(Data Opens)

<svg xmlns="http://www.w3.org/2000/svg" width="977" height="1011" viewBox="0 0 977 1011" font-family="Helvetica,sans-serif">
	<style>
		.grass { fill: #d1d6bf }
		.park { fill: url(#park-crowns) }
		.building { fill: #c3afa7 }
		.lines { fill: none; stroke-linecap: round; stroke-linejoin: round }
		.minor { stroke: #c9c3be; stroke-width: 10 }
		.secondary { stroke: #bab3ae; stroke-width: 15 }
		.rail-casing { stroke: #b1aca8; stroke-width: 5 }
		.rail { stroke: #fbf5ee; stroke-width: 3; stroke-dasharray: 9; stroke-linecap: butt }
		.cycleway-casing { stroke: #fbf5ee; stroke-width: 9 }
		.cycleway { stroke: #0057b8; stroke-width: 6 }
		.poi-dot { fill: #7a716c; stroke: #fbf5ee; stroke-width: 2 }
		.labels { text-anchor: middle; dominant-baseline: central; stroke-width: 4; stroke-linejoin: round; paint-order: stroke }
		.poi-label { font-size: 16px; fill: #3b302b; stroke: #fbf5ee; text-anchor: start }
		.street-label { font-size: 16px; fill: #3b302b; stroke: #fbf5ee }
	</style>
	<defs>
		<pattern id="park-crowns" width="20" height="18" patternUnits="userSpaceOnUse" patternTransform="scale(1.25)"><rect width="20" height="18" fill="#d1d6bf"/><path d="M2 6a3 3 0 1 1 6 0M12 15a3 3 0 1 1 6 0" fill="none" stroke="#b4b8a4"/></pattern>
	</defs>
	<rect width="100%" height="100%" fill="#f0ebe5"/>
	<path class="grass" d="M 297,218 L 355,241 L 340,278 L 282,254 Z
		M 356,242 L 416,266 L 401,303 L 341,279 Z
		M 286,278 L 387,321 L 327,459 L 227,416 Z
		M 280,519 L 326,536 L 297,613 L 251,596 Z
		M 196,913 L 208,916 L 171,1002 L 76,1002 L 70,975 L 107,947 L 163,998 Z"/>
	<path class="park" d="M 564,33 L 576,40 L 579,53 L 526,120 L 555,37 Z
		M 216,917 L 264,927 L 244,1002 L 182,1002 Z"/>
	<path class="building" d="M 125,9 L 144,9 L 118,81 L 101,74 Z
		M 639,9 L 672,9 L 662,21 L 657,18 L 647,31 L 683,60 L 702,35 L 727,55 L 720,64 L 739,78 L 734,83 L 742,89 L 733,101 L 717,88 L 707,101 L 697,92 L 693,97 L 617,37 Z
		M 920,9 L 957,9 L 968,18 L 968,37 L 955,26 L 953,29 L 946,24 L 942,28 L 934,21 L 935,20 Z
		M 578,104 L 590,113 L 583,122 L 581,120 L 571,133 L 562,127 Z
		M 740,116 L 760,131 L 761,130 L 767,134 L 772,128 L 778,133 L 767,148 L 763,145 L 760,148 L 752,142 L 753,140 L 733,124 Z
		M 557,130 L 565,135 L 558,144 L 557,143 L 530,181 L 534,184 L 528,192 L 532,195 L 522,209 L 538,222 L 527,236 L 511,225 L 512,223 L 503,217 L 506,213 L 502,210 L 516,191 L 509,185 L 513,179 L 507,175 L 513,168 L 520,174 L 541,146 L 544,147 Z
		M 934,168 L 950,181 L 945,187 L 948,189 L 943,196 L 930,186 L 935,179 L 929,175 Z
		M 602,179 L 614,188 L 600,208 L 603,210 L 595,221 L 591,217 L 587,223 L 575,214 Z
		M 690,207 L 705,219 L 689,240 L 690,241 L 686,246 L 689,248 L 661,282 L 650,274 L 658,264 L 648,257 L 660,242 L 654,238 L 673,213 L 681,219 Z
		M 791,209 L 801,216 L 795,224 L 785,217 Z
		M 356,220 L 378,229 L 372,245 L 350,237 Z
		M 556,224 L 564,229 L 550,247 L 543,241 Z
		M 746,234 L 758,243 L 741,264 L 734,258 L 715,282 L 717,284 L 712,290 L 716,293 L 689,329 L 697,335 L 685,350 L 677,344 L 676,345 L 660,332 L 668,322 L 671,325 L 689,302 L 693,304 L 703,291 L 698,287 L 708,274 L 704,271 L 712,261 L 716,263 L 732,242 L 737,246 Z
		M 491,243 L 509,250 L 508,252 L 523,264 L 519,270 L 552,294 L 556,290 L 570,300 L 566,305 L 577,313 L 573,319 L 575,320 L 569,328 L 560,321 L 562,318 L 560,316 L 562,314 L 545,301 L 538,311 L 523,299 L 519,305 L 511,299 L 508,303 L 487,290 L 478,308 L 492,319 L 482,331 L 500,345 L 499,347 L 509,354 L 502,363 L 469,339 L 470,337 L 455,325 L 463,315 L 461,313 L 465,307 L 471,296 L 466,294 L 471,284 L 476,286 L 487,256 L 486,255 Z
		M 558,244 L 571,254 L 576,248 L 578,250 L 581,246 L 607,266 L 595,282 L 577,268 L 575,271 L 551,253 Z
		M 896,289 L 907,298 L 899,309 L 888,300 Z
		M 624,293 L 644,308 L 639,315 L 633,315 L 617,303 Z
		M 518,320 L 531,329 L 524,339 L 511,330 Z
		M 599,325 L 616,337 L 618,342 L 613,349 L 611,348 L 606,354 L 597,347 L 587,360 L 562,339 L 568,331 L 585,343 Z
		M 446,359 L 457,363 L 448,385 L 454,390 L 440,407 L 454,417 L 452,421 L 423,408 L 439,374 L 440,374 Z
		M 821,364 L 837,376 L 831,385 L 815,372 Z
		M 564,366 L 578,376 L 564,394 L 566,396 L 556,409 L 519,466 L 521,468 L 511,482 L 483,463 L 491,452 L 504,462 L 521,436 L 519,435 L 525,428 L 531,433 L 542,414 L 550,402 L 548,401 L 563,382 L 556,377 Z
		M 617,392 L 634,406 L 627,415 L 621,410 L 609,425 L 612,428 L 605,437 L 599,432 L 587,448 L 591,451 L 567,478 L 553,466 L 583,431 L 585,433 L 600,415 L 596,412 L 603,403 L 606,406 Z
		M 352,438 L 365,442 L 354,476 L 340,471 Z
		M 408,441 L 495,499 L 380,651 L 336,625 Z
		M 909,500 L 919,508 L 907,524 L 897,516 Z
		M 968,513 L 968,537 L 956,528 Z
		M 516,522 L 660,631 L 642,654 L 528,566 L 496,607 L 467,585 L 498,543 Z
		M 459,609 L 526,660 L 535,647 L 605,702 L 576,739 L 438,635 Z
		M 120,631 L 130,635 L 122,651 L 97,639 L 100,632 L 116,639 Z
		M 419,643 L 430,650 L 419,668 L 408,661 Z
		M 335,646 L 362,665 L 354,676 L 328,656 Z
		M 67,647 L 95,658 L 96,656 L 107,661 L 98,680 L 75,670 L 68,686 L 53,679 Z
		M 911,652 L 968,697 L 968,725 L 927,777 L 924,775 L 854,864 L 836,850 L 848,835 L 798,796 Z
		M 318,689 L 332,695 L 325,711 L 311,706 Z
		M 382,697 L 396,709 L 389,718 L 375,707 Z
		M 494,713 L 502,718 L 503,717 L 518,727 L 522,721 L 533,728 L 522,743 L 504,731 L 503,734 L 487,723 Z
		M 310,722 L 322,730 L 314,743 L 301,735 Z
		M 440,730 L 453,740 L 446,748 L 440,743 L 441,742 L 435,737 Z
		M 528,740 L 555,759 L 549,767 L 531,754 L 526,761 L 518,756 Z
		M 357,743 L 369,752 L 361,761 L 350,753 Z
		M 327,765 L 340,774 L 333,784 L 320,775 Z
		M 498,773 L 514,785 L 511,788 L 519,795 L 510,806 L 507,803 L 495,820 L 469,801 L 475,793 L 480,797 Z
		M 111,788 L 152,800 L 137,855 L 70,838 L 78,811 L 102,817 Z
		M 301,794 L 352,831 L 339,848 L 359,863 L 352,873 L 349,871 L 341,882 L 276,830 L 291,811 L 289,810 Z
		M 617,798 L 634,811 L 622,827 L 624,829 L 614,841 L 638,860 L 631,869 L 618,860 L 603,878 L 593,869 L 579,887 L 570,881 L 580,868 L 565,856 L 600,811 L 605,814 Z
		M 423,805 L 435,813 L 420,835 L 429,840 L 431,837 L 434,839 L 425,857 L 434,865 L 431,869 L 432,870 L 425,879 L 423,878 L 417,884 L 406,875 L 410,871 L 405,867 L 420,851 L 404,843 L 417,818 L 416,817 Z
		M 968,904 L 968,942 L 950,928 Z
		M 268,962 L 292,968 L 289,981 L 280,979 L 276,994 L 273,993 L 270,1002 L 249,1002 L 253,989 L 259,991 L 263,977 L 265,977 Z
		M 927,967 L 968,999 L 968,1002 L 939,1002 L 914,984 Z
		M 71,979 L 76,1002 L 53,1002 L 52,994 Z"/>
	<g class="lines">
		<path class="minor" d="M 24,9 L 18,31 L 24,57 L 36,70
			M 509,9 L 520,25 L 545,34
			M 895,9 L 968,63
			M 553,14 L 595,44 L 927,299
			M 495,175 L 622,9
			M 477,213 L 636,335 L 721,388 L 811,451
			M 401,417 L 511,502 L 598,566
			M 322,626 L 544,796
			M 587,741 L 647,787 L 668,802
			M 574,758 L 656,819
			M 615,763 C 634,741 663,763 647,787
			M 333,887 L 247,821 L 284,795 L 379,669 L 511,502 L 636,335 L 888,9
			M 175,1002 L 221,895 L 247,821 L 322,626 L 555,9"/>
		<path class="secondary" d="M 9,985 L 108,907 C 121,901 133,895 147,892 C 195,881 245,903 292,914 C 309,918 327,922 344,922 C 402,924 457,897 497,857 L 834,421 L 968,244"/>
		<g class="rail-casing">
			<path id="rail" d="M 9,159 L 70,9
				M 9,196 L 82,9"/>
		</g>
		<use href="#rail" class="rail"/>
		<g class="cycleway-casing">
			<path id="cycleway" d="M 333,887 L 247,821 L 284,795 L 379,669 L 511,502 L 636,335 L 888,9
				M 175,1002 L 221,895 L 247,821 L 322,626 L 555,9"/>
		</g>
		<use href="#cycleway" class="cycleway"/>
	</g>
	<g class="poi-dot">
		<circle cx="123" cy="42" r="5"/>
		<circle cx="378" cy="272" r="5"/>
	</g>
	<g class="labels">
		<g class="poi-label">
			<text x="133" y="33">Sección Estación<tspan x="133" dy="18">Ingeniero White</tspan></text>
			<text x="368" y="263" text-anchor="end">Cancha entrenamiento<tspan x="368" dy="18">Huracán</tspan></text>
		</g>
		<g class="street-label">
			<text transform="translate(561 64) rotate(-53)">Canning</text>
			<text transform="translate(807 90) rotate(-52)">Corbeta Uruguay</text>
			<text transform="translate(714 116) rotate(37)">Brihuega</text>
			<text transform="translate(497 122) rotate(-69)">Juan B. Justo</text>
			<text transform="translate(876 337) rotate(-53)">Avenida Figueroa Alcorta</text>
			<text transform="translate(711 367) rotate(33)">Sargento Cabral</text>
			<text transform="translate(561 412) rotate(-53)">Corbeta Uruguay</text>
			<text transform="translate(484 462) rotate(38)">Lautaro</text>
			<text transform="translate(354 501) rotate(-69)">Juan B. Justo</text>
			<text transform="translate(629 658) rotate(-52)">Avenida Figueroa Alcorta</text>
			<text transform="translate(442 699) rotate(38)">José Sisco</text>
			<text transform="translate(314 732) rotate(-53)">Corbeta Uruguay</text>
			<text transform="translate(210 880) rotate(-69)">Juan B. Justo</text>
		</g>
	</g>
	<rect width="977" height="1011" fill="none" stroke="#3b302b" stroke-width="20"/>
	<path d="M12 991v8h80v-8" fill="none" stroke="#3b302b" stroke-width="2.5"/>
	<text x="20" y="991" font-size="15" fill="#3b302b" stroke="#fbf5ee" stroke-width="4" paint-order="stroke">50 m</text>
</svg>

(Data Closes)

# Work to be completed
Count how many lines in the records hold the string "paint"; reply with the number alone.

# Your solution
2